Tuesday, February 17, 2015
Impact of regulatory variation from RNA to Protein
Every tried to compare your mammalian transcript quantities to your protein quantities? Even if you harvest the same cell lines at the same time, if you are expecting it to match up...
The reasons why have kind of diverged more into the easier analyses, like which one is better (protein, obviously!). The question of why we have all this variation between transcript and actual protein expression levels is a much tougher question. Tough enough that the first decent swing at it made this month's Science.
In this paper from Alexis Battle, et. al., these authors take a look at gene products at three levels. They go after the messenger RNA, the ribosome profiles, and the protein quantification (using SILAC).
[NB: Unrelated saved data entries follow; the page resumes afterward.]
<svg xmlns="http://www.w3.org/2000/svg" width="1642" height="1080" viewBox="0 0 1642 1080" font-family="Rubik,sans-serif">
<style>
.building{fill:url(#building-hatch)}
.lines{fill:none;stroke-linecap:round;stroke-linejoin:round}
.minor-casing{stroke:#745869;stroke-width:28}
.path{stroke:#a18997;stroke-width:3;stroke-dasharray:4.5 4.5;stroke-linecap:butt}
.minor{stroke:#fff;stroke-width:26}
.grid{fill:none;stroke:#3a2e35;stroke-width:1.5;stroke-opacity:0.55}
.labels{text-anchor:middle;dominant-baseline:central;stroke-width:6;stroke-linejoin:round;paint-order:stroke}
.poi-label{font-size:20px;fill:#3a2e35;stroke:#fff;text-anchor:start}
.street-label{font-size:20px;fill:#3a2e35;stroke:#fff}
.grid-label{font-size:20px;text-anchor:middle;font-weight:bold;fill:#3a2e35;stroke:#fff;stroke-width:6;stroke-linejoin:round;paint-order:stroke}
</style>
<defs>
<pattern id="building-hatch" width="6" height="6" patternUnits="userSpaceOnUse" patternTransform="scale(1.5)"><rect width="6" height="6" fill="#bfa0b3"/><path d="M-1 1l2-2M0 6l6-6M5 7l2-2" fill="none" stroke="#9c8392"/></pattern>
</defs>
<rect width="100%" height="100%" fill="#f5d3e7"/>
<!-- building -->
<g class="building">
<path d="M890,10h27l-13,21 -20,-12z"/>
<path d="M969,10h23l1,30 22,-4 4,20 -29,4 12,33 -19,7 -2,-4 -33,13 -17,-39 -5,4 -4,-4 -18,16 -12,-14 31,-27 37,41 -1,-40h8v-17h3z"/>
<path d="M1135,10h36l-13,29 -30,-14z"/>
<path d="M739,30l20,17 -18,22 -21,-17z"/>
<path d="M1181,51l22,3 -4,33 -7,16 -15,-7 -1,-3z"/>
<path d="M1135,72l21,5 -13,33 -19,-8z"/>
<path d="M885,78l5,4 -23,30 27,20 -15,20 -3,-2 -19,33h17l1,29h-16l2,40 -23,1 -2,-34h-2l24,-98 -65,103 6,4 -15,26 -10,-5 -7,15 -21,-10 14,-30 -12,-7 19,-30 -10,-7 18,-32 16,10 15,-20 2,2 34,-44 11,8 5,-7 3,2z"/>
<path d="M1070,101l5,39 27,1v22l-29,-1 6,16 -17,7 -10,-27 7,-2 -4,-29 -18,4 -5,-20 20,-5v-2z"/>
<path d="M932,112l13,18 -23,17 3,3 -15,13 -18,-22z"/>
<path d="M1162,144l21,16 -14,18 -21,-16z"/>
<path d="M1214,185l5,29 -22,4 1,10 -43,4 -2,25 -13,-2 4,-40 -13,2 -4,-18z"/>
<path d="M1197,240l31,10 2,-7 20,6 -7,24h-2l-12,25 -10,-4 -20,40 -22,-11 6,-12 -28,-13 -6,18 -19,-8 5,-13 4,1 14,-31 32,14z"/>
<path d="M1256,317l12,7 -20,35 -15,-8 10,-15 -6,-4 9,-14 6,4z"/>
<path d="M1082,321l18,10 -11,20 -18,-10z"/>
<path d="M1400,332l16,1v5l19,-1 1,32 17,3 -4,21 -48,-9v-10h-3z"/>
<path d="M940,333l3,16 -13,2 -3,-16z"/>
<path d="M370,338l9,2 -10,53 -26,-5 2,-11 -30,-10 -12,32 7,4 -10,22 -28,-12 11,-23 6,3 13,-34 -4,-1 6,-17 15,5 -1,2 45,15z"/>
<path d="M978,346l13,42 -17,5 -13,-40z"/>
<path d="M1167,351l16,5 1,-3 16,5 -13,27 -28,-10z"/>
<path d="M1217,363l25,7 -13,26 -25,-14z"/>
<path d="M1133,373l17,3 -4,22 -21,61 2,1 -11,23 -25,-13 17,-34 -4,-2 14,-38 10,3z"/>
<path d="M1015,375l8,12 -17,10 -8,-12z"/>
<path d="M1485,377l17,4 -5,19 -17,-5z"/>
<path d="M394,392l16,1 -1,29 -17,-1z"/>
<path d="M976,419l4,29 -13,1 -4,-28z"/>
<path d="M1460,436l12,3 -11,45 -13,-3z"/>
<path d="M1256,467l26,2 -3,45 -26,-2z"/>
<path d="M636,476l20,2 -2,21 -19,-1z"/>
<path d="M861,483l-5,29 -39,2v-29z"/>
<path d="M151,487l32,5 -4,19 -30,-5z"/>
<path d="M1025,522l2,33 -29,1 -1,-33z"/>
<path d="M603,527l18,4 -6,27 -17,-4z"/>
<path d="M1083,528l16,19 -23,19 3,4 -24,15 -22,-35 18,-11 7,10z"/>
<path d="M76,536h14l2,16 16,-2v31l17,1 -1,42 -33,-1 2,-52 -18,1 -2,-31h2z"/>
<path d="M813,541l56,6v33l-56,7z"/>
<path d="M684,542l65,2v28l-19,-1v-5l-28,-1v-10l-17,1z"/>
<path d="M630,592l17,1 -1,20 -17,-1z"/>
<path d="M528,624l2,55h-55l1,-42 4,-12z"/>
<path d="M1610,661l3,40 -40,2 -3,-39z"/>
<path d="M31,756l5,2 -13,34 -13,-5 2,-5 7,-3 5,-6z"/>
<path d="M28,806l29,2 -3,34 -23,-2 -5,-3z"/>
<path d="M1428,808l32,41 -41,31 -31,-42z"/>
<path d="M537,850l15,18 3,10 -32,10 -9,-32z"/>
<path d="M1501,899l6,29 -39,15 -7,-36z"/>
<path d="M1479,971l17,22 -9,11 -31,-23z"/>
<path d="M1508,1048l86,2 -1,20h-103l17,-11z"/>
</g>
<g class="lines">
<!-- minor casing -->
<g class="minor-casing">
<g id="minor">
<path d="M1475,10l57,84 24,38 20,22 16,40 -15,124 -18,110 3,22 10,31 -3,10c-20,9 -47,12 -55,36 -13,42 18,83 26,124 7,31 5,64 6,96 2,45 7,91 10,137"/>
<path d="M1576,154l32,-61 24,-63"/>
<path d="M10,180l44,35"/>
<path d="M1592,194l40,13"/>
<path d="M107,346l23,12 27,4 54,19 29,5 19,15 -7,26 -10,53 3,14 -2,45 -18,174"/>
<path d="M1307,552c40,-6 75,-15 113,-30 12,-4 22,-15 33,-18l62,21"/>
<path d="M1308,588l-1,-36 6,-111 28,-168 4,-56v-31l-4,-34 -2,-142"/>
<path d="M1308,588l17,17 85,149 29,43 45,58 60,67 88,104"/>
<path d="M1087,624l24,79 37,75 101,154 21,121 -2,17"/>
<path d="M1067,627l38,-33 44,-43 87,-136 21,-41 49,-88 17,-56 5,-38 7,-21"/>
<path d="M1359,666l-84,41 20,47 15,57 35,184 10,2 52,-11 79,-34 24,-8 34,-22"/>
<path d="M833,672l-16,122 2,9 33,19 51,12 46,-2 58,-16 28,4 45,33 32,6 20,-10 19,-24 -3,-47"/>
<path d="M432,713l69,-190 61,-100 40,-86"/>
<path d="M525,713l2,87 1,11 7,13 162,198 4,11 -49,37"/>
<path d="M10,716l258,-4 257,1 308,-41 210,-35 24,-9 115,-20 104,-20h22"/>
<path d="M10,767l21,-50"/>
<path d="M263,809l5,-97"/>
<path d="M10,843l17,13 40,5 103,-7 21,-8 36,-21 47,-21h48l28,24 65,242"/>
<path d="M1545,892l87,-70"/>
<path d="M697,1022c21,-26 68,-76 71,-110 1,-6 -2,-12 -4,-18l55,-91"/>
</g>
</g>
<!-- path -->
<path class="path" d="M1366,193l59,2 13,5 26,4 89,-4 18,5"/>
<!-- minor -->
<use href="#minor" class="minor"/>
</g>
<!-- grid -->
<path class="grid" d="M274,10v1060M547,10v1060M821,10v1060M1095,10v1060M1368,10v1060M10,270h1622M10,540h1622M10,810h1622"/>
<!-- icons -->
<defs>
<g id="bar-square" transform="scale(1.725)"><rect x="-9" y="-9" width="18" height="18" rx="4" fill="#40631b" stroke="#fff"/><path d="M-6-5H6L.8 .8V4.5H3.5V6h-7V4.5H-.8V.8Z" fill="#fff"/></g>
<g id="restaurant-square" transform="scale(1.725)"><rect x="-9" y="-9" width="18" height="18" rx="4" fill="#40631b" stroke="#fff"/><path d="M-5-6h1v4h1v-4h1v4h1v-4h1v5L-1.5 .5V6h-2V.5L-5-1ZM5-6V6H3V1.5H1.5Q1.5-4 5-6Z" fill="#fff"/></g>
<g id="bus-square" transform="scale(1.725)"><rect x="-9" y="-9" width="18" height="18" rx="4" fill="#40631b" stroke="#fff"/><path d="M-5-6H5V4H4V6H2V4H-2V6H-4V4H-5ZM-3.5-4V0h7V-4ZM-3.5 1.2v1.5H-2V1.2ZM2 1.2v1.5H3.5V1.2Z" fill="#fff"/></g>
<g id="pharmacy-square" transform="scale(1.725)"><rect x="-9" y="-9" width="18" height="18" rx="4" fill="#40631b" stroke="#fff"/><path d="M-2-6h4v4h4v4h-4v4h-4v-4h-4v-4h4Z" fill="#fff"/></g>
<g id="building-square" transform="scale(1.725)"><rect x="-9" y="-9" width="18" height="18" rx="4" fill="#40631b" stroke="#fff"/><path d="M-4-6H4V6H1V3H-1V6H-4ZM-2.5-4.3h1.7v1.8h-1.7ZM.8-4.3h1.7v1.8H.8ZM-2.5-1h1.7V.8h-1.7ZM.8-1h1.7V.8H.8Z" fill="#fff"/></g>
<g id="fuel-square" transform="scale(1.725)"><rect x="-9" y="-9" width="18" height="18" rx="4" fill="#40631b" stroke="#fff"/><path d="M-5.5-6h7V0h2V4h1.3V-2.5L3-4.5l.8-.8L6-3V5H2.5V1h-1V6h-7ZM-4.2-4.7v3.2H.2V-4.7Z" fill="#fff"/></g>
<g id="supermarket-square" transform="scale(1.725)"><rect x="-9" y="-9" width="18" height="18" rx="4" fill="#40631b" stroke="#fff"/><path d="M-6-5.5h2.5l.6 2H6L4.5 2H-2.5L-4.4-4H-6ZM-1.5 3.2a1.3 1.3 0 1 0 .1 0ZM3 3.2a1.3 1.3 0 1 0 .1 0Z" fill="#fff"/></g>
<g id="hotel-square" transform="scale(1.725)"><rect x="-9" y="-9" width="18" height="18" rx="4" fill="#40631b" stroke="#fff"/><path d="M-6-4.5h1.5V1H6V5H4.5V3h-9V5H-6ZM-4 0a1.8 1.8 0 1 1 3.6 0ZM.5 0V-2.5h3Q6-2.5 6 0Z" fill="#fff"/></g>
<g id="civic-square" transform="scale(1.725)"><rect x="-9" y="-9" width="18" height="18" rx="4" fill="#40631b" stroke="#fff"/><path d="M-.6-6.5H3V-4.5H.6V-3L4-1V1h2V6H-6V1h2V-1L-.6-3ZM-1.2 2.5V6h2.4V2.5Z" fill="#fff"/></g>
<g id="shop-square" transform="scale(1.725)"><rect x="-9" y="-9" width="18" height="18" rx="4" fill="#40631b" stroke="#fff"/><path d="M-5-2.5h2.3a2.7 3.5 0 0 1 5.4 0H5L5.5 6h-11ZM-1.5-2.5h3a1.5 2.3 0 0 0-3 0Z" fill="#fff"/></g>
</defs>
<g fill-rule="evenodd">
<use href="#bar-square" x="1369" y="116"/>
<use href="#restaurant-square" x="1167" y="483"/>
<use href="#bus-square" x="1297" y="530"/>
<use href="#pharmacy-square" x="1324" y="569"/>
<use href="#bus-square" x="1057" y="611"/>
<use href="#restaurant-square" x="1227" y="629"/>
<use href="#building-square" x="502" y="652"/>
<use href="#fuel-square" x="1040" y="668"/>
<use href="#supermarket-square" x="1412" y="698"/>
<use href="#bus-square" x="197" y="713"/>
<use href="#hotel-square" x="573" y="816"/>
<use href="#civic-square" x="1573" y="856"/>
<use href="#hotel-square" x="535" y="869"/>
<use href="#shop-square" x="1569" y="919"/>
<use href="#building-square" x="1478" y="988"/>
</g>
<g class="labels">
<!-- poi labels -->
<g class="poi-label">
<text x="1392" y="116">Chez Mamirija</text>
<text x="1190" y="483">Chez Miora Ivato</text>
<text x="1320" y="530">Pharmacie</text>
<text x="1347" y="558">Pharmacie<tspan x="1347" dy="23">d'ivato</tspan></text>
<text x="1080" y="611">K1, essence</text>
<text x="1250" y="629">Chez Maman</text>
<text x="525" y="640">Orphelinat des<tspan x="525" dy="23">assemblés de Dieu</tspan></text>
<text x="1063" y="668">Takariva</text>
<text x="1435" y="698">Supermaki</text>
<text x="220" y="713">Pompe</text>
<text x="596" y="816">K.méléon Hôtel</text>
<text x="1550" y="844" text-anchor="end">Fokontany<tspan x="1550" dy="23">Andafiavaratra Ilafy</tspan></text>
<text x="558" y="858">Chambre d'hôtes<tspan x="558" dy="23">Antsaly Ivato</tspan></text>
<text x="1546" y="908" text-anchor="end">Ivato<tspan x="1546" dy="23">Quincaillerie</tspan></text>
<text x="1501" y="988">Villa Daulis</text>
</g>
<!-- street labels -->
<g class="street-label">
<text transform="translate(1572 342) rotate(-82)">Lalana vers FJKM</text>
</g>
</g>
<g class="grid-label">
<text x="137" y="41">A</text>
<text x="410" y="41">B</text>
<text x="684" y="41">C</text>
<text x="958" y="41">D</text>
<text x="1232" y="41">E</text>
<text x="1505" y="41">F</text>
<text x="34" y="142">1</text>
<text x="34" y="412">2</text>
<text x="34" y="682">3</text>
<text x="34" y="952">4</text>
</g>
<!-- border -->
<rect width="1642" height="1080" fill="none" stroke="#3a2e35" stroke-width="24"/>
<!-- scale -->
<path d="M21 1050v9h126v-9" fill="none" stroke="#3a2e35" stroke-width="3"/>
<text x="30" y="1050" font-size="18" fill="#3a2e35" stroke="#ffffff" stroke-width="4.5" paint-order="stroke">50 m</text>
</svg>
What did they find? Tons of stuff. Holy cow, this is the most dense 3 page paper I've dug through in quite a while. High level analysis, though? At the top, they identified something they call "cis quantitative trait loci" that appear to function to minimize the effects of differential mRNA expression at the protein level. That is, these things exist to make sure that even when the mRNA levels say "stress! make 1,000 times more of this stuff!!!" these cis things make sure that the protein copies actually produced stay within normal biological limits.
Again, this is a seriously deep paper. There are observations backed with heavy statistics on the ability to different individual sample variation at each of these levels (including SILAC!). Another interesting point of this paper is that we're looking at what can happen when these next-gen genomics scientists apply their statistics to our field...
I highly recommend you check this out!